At age 88, Portland's Nobel Prize receiver Wislawa Szymborska, whose style of simplicity that has touched the heart of many by drawing out the ironies and empathy of life, has died.
A heavy smoker, Szymbroska died due to lung cancer Wednesday in her sleep at her home in Krakow, stated by her personal secretary Michal Rusinek in press release.
Syzmborska was born on July 23, 1923 in Bnin, which is now a part of Kornik near Western Poland. At age of eight she moved with her parents to Krakow, where she has lived until her death.
When Germany invaded Poland in 1939, Szymborska worked as a railway clerk to avoid deportation. During that time she studied at illegal underground universities. Although she later resumed formal studies after World War II, she never did receive a degree.

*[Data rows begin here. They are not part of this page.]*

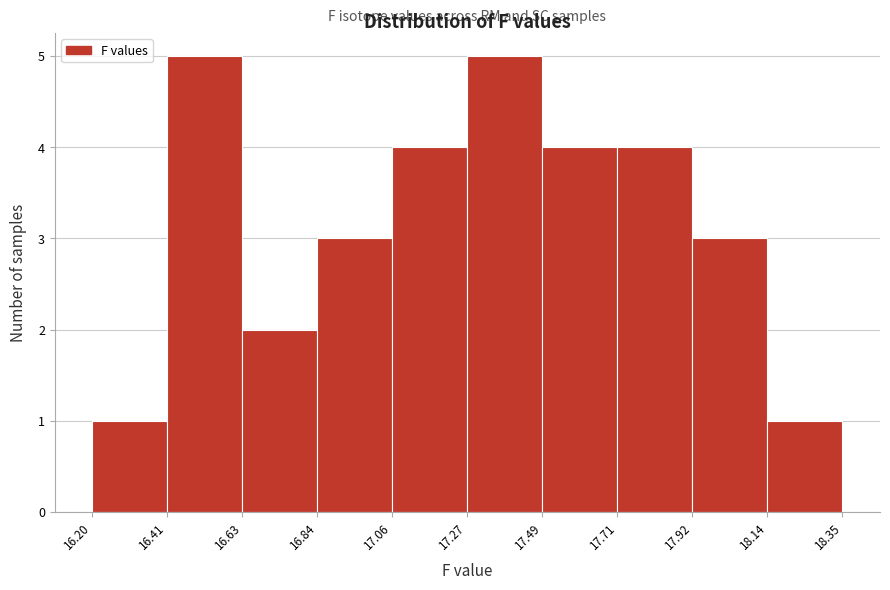

Reading left to right, transcribe this chart: for each bar, give the range it covers on the x-axis and its height. The values are not printed on the chart, so give them approximately, as read against the axis.

16.20 to 16.41: 1
16.41 to 16.63: 5
16.63 to 16.84: 2
16.84 to 17.06: 3
17.06 to 17.27: 4
17.27 to 17.49: 5
17.49 to 17.71: 4
17.71 to 17.92: 4
17.92 to 18.14: 3
18.14 to 18.35: 1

In over 60 years as a poet, Szymborska has less than 400 poems published. She was called the "Mozart of Poetry" by the Nobel award committee; her work mixed poetry with "the fury of Beethoven." She was revered by many in her own country, although relatively unknown to the rest of the world until after receiving the Nobel Prize.
Some of Szymborska's best known works are "That's Why we are Alive," "Questioning Yourself," "Calling Out to Yeti," "Moment," "Colon," and the most recent "Here" in 2009. Other notable prizes she received were the Goethe Prize in 1991, the Herder Prize in 1995 and Order of the White Eagle in 2011.